TASK PROMPT: From the provider configuration notes, reproduce word for word the part that opens with the words containing "URL is optional — defaults to https://api.anthropic.com." and closes with "parameter (handled by the SDK).".

+++ EXTRACT TO READ +++

Authentication tokens are resolved in order:

token field in the provider YAML — supports $VAR and ${VAR} env var expansion
AURA_PROVIDERS_{NAME}_TOKEN environment variable (automatic fallback when token is empty)
Value from env file loaded via --env-file

This means you can reference existing environment variables directly:

openrouter:
  type: openrouter
  url: https://openrouter.ai/api/v1
  token: ${OPENROUTER_API_KEY}

anthropic:
  type: anthropic
  token: ${ANTHROPIC_API_KEY}

Example

my_ollama:
  url: http://host.docker.internal:11434
  type: ollama
  keep_alive: 15m
  models:
    exclude: ["*embed*"]

OpenAI-Compatible Example

The openai type works with any service that implements the OpenAI Responses API (/v1/responses):

openai:
  url: https://api.openai.com/v1
  type: openai
  # token from AURA_PROVIDERS_OPENAI_TOKEN env var
  timeout: 5m

# groq:
#   url: https://api.groq.com/openai/v1
#   type: openai

# deepseek:
#   url: https://api.deepseek.com/v1
#   type: openai

Anthropic Example

The anthropic type uses the native Anthropic Messages API with full streaming, tool use, thinking, and vision support:

anthropic:
  type: anthropic
  # token from AURA_PROVIDERS_ANTHROPIC_TOKEN env var
  timeout: 5m

URL is optional — defaults to https://api.anthropic.com. Token uses the X-Api-Key header (handled by the SDK).

Google Gemini Example

The google type uses the native Gemini API with streaming, tool use, thinking (with signature preservation), vision, and embeddings:

google:
  type: google
  # token from AURA_PROVIDERS_GOOGLE_TOKEN env var
  timeout: 5m

URL is optional — defaults to Google’s Gemini API endpoint. Token uses the ?key= query parameter (handled by the SDK).

GitHub Copilot Example

The copilot type routes requests to either the OpenAI Responses API (GPT models) or Anthropic Messages API (Claude models) through your GitHub Copilot subscription:

copilot:
  type: copilot
  timeout: 5m

Authenticate via aura login copilot (device code flow) or set AURA_PROVIDERS_COPILOT_TOKEN to a GitHub OAuth token (ghu_...).

OpenAI Plus (Codex) Example

The codex type accesses ChatGPT Plus/Pro models via the Codex endpoint:

codex:
  type: codex
  timeout: 5m

Authenticate via aura login codex (device code flow) or set AURA_PROVIDERS_CODEX_TOKEN to an OpenAI refresh token (rt_...).

Catwalk Registry

Model capabilities (context length, vision, thinking, thinking levels) are enriched at startup using Catwalk metadata. Aura ships with compiled-in embedded data that works offline instantly. On startup, it also attempts a live fetch from the Catwalk API and caches the result to disk. If the fetch fails, the disk cache is tried, then the embedded data.

Enrichment only fills gaps — it never overwrites capabilities already reported by the provider API. Currently applies to the anthropic, openai, and google providers. Anthropic and OpenAI listing APIs return only model IDs (no capabilities), so they get full enrichment. Google returns context length, thinking, and tools from its API, so only Vision is filled from Catwalk. The remaining providers (Ollama, OpenRouter, LlamaCPP, Copilot, Codex) build all capabilities inline from their rich API responses.

You can add as many providers as you need — create new YAML files in providers/. Any provider type can be used with custom URLs (e.g., a remote Ollama instance, a self-hosted OpenAI-compatible server).

To see the default providers that ship with aura init, inspect .aura/config/providers/ after scaffolding.

+++ LISTED ENTRIES +++

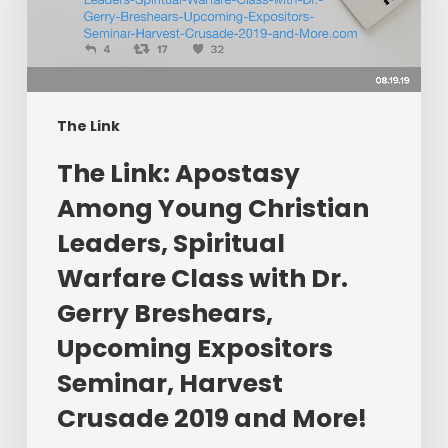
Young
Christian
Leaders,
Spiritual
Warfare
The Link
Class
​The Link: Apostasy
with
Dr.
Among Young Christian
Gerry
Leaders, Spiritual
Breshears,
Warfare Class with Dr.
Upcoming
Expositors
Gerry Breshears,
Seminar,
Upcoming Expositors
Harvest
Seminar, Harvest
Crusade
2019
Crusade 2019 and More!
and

+++
+++ LISTED ENTRIES +++

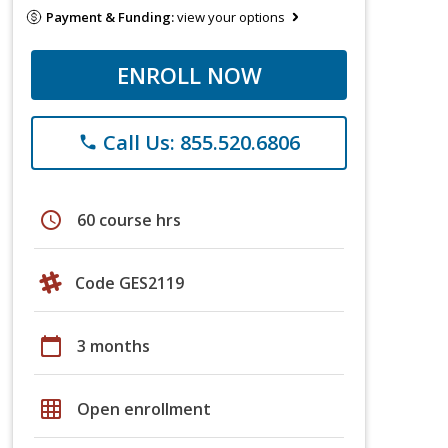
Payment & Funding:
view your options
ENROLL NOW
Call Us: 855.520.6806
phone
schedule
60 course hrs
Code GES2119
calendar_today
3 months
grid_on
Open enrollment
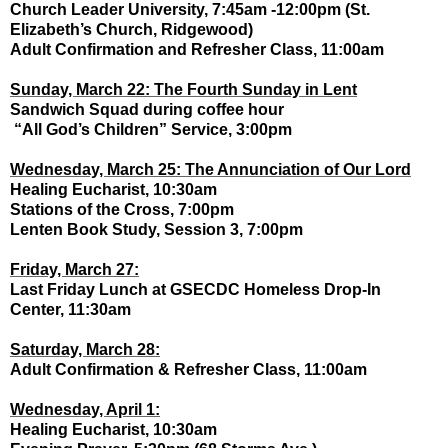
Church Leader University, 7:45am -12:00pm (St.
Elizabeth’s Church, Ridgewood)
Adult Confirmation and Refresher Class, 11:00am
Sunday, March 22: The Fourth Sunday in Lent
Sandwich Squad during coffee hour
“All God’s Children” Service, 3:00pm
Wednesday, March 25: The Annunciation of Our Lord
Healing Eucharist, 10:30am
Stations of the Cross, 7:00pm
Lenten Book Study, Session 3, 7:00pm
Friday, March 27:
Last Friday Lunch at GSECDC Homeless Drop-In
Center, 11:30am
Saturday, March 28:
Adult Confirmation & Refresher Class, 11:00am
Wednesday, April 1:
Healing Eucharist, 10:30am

+++
+++ LISTED ENTRIES +++

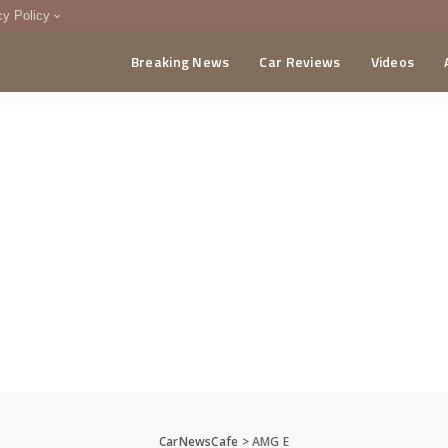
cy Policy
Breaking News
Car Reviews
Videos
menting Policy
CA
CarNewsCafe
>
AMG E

+++

THE ANSWER:
URL is optional — defaults to https://api.anthropic.com. Token uses the X-Api-Key header (handled by the SDK).

Google Gemini Example

The google type uses the native Gemini API with streaming, tool use, thinking (with signature preservation), vision, and embeddings:

google:
  type: google
  # token from AURA_PROVIDERS_GOOGLE_TOKEN env var
  timeout: 5m

URL is optional — defaults to Google’s Gemini API endpoint. Token uses the ?key= query parameter (handled by the SDK).